=== Prompt ===
The finished copy should hold every entry exactly as given, and no pictures.

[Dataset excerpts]

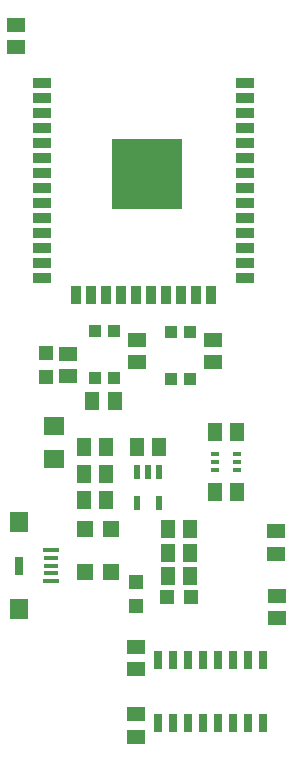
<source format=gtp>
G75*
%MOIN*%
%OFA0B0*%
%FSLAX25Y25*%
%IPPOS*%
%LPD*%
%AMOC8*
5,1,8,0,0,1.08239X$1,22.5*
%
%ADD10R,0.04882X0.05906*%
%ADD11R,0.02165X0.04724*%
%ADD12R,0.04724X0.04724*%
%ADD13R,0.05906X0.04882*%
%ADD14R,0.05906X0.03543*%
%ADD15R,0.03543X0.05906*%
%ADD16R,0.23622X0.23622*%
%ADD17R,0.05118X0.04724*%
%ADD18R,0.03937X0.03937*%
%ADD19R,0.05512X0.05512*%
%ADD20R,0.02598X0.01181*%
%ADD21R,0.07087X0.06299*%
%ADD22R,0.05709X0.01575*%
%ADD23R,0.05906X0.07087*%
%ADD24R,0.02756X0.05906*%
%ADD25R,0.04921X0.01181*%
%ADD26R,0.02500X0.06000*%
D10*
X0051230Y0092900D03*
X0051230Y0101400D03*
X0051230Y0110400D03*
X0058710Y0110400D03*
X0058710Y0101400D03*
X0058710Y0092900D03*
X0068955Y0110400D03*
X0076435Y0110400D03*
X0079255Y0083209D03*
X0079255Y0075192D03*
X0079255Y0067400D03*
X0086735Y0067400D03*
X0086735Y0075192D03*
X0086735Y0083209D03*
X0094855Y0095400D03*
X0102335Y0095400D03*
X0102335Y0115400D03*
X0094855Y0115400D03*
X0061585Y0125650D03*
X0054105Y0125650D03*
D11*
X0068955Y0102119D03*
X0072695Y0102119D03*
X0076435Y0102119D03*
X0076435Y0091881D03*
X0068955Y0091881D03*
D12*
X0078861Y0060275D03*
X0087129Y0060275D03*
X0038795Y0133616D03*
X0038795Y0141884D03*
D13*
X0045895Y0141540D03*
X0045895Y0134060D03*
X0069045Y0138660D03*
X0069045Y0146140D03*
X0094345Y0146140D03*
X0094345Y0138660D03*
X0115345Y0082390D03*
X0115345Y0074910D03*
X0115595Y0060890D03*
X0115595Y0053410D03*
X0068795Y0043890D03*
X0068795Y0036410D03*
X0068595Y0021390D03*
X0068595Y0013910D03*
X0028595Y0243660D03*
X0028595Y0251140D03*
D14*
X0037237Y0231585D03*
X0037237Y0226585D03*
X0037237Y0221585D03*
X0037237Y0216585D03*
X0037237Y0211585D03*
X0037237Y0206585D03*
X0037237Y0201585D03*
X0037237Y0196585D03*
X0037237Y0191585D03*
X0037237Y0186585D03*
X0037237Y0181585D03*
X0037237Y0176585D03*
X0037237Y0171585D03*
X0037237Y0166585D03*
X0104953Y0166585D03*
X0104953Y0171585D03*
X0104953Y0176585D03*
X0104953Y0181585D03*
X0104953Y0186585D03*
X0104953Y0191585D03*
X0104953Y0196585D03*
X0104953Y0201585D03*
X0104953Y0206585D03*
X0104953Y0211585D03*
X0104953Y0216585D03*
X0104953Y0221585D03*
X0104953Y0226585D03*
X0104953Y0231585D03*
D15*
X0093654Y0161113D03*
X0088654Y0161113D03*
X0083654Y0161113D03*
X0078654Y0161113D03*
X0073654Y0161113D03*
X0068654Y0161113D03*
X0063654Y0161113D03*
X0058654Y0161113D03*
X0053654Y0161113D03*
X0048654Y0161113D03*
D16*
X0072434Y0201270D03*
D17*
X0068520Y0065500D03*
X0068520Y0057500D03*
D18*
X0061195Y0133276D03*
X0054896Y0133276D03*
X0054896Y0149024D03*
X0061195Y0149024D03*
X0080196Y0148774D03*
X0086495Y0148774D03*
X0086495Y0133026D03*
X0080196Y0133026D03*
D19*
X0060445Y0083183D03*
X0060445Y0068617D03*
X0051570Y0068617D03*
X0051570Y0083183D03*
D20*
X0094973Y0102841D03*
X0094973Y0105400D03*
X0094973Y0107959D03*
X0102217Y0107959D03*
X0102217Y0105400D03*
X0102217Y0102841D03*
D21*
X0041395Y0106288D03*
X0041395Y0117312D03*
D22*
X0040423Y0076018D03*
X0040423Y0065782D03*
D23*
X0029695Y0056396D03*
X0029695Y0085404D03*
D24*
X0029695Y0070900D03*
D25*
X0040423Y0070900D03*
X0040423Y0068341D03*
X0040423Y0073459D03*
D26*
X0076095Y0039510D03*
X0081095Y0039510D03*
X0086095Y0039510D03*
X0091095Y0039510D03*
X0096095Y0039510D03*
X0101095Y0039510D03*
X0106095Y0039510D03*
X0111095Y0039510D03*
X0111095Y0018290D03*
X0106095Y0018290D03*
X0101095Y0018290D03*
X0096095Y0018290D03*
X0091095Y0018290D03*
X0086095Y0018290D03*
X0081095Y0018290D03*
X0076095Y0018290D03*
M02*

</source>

=== Answer box ===
<source format=gtp>
G75*
%MOIN*%
%OFA0B0*%
%FSLAX25Y25*%
%IPPOS*%
%LPD*%
%AMOC8*
5,1,8,0,0,1.08239X$1,22.5*
%
%ADD10R,0.04882X0.05906*%
%ADD11R,0.02165X0.04724*%
%ADD12R,0.04724X0.04724*%
%ADD13R,0.05906X0.04882*%
%ADD14R,0.05906X0.03543*%
%ADD15R,0.03543X0.05906*%
%ADD16R,0.23622X0.23622*%
%ADD17R,0.05118X0.04724*%
%ADD18R,0.03937X0.03937*%
%ADD19R,0.05512X0.05512*%
%ADD20R,0.02598X0.01181*%
%ADD21R,0.07087X0.06299*%
%ADD22R,0.05709X0.01575*%
%ADD23R,0.05906X0.07087*%
%ADD24R,0.02756X0.05906*%
%ADD25R,0.04921X0.01181*%
%ADD26R,0.02500X0.06000*%
D10*
X0051230Y0092900D03*
X0051230Y0101400D03*
X0051230Y0110400D03*
X0058710Y0110400D03*
X0058710Y0101400D03*
X0058710Y0092900D03*
X0068955Y0110400D03*
X0076435Y0110400D03*
X0079255Y0083209D03*
X0079255Y0075192D03*
X0079255Y0067400D03*
X0086735Y0067400D03*
X0086735Y0075192D03*
X0086735Y0083209D03*
X0094855Y0095400D03*
X0102335Y0095400D03*
X0102335Y0115400D03*
X0094855Y0115400D03*
X0061585Y0125650D03*
X0054105Y0125650D03*
D11*
X0068955Y0102119D03*
X0072695Y0102119D03*
X0076435Y0102119D03*
X0076435Y0091881D03*
X0068955Y0091881D03*
D12*
X0078861Y0060275D03*
X0087129Y0060275D03*
X0038795Y0133616D03*
X0038795Y0141884D03*
D13*
X0045895Y0141540D03*
X0045895Y0134060D03*
X0069045Y0138660D03*
X0069045Y0146140D03*
X0094345Y0146140D03*
X0094345Y0138660D03*
X0115345Y0082390D03*
X0115345Y0074910D03*
X0115595Y0060890D03*
X0115595Y0053410D03*
X0068795Y0043890D03*
X0068795Y0036410D03*
X0068595Y0021390D03*
X0068595Y0013910D03*
X0028595Y0243660D03*
X0028595Y0251140D03*
D14*
X0037237Y0231585D03*
X0037237Y0226585D03*
X0037237Y0221585D03*
X0037237Y0216585D03*
X0037237Y0211585D03*
X0037237Y0206585D03*
X0037237Y0201585D03*
X0037237Y0196585D03*
X0037237Y0191585D03*
X0037237Y0186585D03*
X0037237Y0181585D03*
X0037237Y0176585D03*
X0037237Y0171585D03*
X0037237Y0166585D03*
X0104953Y0166585D03*
X0104953Y0171585D03*
X0104953Y0176585D03*
X0104953Y0181585D03*
X0104953Y0186585D03*
X0104953Y0191585D03*
X0104953Y0196585D03*
X0104953Y0201585D03*
X0104953Y0206585D03*
X0104953Y0211585D03*
X0104953Y0216585D03*
X0104953Y0221585D03*
X0104953Y0226585D03*
X0104953Y0231585D03*
D15*
X0093654Y0161113D03*
X0088654Y0161113D03*
X0083654Y0161113D03*
X0078654Y0161113D03*
X0073654Y0161113D03*
X0068654Y0161113D03*
X0063654Y0161113D03*
X0058654Y0161113D03*
X0053654Y0161113D03*
X0048654Y0161113D03*
D16*
X0072434Y0201270D03*
D17*
X0068520Y0065500D03*
X0068520Y0057500D03*
D18*
X0061195Y0133276D03*
X0054896Y0133276D03*
X0054896Y0149024D03*
X0061195Y0149024D03*
X0080196Y0148774D03*
X0086495Y0148774D03*
X0086495Y0133026D03*
X0080196Y0133026D03*
D19*
X0060445Y0083183D03*
X0060445Y0068617D03*
X0051570Y0068617D03*
X0051570Y0083183D03*
D20*
X0094973Y0102841D03*
X0094973Y0105400D03*
X0094973Y0107959D03*
X0102217Y0107959D03*
X0102217Y0105400D03*
X0102217Y0102841D03*
D21*
X0041395Y0106288D03*
X0041395Y0117312D03*
D22*
X0040423Y0076018D03*
X0040423Y0065782D03*
D23*
X0029695Y0056396D03*
X0029695Y0085404D03*
D24*
X0029695Y0070900D03*
D25*
X0040423Y0070900D03*
X0040423Y0068341D03*
X0040423Y0073459D03*
D26*
X0076095Y0039510D03*
X0081095Y0039510D03*
X0086095Y0039510D03*
X0091095Y0039510D03*
X0096095Y0039510D03*
X0101095Y0039510D03*
X0106095Y0039510D03*
X0111095Y0039510D03*
X0111095Y0018290D03*
X0106095Y0018290D03*
X0101095Y0018290D03*
X0096095Y0018290D03*
X0091095Y0018290D03*
X0086095Y0018290D03*
X0081095Y0018290D03*
X0076095Y0018290D03*
M02*

</source>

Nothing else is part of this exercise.